__Written task__: In your copy of the entries, please include no pictures and return every word exactly.

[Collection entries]
++++

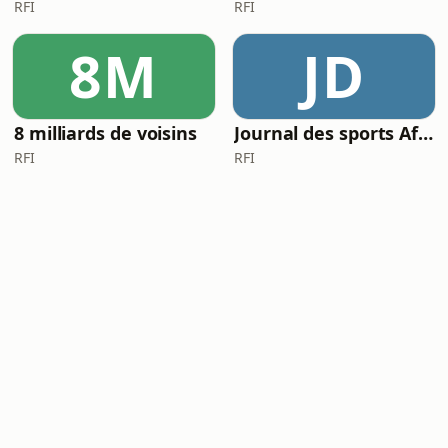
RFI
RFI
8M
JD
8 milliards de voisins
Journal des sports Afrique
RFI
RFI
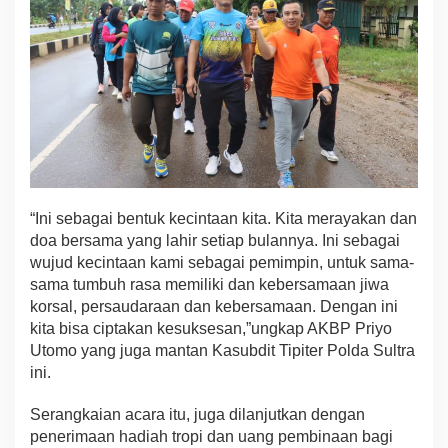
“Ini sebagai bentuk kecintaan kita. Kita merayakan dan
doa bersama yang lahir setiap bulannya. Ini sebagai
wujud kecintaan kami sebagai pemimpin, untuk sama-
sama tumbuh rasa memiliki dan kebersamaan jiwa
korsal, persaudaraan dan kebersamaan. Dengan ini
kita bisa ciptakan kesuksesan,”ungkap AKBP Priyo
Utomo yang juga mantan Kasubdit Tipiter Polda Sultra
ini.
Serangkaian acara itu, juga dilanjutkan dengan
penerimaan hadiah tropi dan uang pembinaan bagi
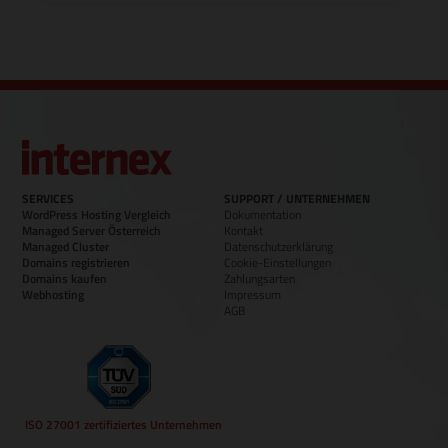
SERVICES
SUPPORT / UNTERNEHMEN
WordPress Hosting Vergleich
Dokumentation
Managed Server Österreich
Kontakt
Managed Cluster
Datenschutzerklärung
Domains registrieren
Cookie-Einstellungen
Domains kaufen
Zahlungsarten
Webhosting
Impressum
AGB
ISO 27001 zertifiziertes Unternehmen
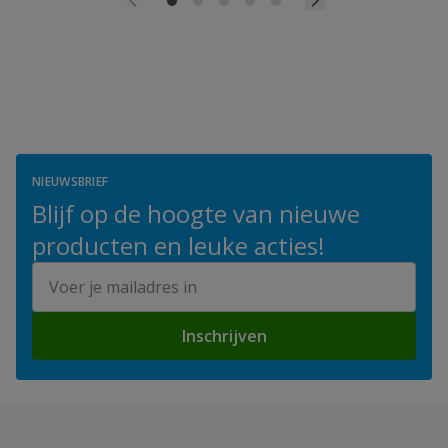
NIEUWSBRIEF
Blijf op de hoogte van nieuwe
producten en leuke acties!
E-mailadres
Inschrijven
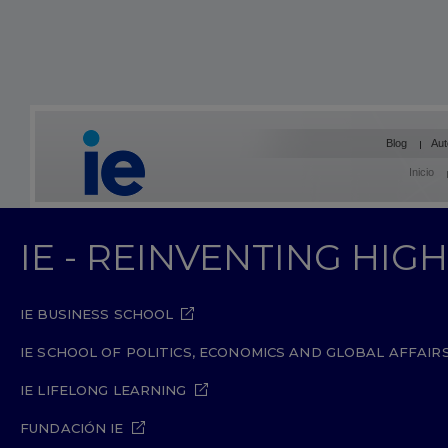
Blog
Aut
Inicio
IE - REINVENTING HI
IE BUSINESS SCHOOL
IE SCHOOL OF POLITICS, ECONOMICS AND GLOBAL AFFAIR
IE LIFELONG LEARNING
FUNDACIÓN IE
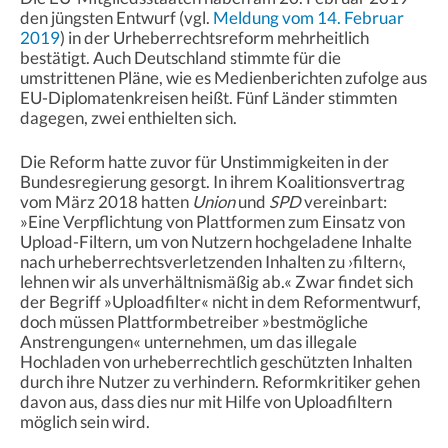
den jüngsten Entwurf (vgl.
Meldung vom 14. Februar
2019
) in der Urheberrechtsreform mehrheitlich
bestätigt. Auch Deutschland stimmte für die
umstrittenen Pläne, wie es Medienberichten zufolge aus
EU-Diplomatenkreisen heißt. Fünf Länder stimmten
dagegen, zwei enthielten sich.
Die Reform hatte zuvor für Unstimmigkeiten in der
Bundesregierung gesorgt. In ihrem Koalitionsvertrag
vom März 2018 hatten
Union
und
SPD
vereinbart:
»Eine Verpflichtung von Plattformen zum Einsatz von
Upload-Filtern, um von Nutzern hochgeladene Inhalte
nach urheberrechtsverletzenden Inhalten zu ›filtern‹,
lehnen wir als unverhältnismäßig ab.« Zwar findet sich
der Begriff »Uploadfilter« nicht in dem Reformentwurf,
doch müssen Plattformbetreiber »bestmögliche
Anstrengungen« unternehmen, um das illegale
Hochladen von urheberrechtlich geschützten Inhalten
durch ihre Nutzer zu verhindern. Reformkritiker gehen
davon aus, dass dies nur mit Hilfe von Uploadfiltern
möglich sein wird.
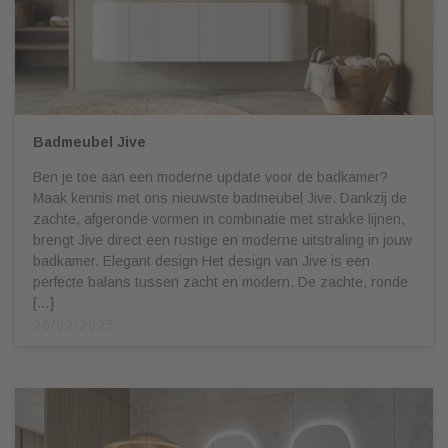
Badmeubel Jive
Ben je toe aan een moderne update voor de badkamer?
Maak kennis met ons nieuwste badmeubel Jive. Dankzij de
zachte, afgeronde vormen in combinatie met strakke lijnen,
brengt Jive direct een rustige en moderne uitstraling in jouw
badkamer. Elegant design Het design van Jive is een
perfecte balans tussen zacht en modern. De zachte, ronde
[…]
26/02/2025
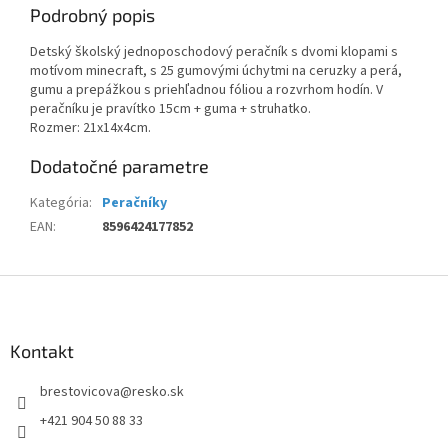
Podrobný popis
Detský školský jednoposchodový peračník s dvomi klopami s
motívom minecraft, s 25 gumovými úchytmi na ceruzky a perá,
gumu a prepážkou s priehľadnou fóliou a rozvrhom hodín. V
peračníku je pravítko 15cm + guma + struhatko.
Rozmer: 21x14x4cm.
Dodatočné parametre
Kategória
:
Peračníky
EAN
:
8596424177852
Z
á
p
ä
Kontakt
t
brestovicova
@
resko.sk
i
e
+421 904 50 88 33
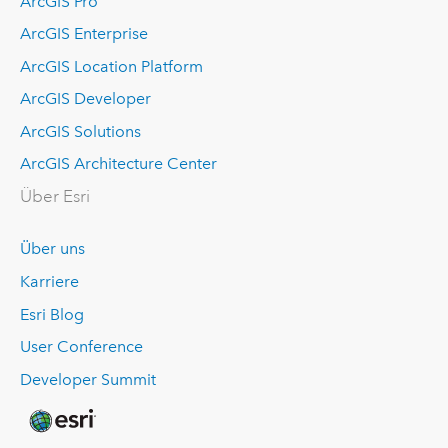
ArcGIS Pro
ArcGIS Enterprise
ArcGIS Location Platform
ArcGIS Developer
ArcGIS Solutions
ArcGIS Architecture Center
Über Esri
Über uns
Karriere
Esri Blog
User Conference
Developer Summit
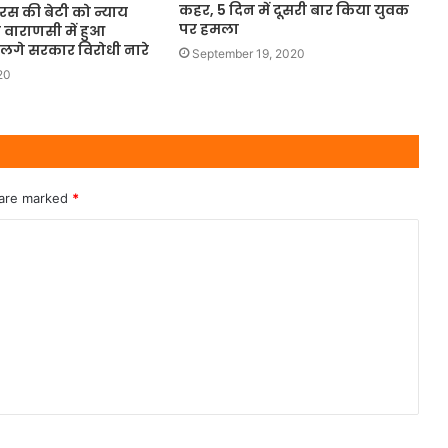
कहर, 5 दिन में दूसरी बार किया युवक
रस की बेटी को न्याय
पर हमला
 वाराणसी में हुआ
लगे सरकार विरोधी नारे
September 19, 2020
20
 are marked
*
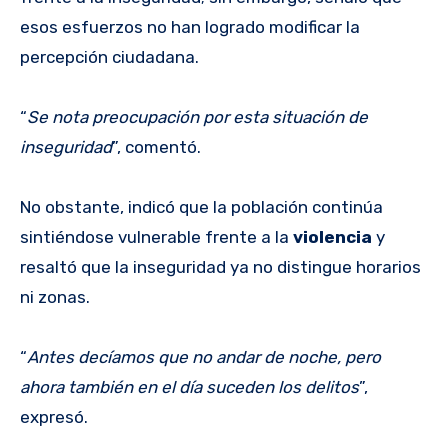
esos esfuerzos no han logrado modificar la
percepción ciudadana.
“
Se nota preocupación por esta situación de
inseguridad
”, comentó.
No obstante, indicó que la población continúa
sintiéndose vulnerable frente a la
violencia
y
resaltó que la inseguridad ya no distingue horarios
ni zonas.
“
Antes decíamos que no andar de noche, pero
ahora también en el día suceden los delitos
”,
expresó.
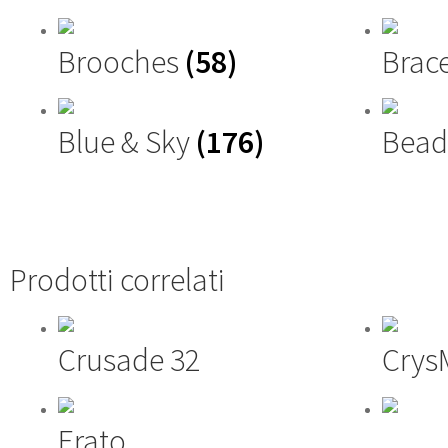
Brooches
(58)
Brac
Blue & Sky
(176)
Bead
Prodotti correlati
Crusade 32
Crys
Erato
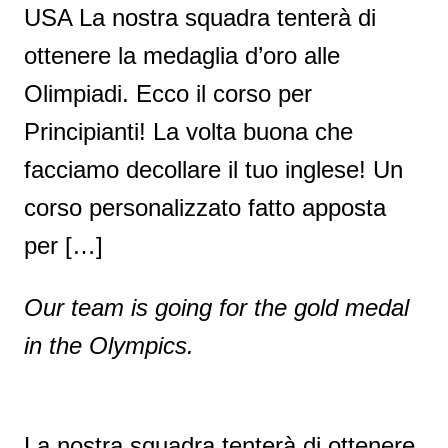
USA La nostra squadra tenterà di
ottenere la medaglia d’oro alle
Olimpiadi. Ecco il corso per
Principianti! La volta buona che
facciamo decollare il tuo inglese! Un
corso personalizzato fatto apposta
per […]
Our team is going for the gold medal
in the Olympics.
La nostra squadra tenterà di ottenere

++++

__Output for this task__:
RFI
RFI
8M
JD
8 milliards de voisins
Journal des sports Afrique
RFI
RFI
“Ini sebagai bentuk kecintaan kita. Kita merayakan dan
doa bersama yang lahir setiap bulannya. Ini sebagai
wujud kecintaan kami sebagai pemimpin, untuk sama-
sama tumbuh rasa memiliki dan kebersamaan jiwa
korsal, persaudaraan dan kebersamaan. Dengan ini
kita bisa ciptakan kesuksesan,”ungkap AKBP Priyo
Utomo yang juga mantan Kasubdit Tipiter Polda Sultra
ini.
Serangkaian acara itu, juga dilanjutkan dengan
penerimaan hadiah tropi dan uang pembinaan bagi
SERVICES
SUPPORT / UNTERNEHMEN
WordPress Hosting Vergleich
Dokumentation
Managed Server Österreich
Kontakt
Managed Cluster
Datenschutzerklärung
Domains registrieren
Cookie-Einstellungen
Domains kaufen
Zahlungsarten
Webhosting
Impressum
AGB
ISO 27001 zertifiziertes Unternehmen
NIEUWSBRIEF
Blijf op de hoogte van nieuwe
producten en leuke acties!
E-mailadres
Inschrijven
Blog
Aut
Inicio
IE - REINVENTING HI
IE BUSINESS SCHOOL
IE SCHOOL OF POLITICS, ECONOMICS AND GLOBAL AFFAIR
IE LIFELONG LEARNING
FUNDACIÓN IE
den jüngsten Entwurf (vgl.
Meldung vom 14. Februar
2019
) in der Urheberrechtsreform mehrheitlich
bestätigt. Auch Deutschland stimmte für die
umstrittenen Pläne, wie es Medienberichten zufolge aus
EU-Diplomatenkreisen heißt. Fünf Länder stimmten
dagegen, zwei enthielten sich.
Die Reform hatte zuvor für Unstimmigkeiten in der
Bundesregierung gesorgt. In ihrem Koalitionsvertrag
vom März 2018 hatten
Union
und
SPD
vereinbart:
»Eine Verpflichtung von Plattformen zum Einsatz von
Upload-Filtern, um von Nutzern hochgeladene Inhalte
nach urheberrechtsverletzenden Inhalten zu ›filtern‹,
lehnen wir als unverhältnismäßig ab.« Zwar findet sich
der Begriff »Uploadfilter« nicht in dem Reformentwurf,
doch müssen Plattformbetreiber »bestmögliche
Anstrengungen« unternehmen, um das illegale
Hochladen von urheberrechtlich geschützten Inhalten
durch ihre Nutzer zu verhindern. Reformkritiker gehen
davon aus, dass dies nur mit Hilfe von Uploadfiltern
möglich sein wird.
Badmeubel Jive
Ben je toe aan een moderne update voor de badkamer?
Maak kennis met ons nieuwste badmeubel Jive. Dankzij de
zachte, afgeronde vormen in combinatie met strakke lijnen,
brengt Jive direct een rustige en moderne uitstraling in jouw
badkamer. Elegant design Het design van Jive is een
perfecte balans tussen zacht en modern. De zachte, ronde
[…]
26/02/2025
Podrobný popis
Detský školský jednoposchodový peračník s dvomi klopami s
motívom minecraft, s 25 gumovými úchytmi na ceruzky a perá,
gumu a prepážkou s priehľadnou fóliou a rozvrhom hodín. V
peračníku je pravítko 15cm + guma + struhatko.
Rozmer: 21x14x4cm.
Dodatočné parametre
Kategória
:
Peračníky
EAN
:
8596424177852
Z
á
p
ä
Kontakt
t
brestovicova
@
resko.sk
i
e
+421 904 50 88 33
ArcGIS Pro
ArcGIS Enterprise
ArcGIS Location Platform
ArcGIS Developer
ArcGIS Solutions
ArcGIS Architecture Center
Über Esri
Über uns
Karriere
Esri Blog
User Conference
Developer Summit
कहर, 5 दिन में दूसरी बार किया युवक
रस की बेटी को न्याय
पर हमला
 वाराणसी में हुआ
लगे सरकार विरोधी नारे
September 19, 2020
20
 are marked
*
esos esfuerzos no han logrado modificar la
percepción ciudadana.
“
Se nota preocupación por esta situación de
inseguridad
”, comentó.
No obstante, indicó que la población continúa
sintiéndose vulnerable frente a la
violencia
y
resaltó que la inseguridad ya no distingue horarios
ni zonas.
“
Antes decíamos que no andar de noche, pero
ahora también en el día suceden los delitos
”,
expresó.
Brooches
(58)
Brac
Blue & Sky
(176)
Bead
Prodotti correlati
Crusade 32
Crys
Erato
USA La nostra squadra tenterà di
ottenere la medaglia d’oro alle
Olimpiadi. Ecco il corso per
Principianti! La volta buona che
facciamo decollare il tuo inglese! Un
corso personalizzato fatto apposta
per […]
Our team is going for the gold medal
in the Olympics.
La nostra squadra tenterà di ottenere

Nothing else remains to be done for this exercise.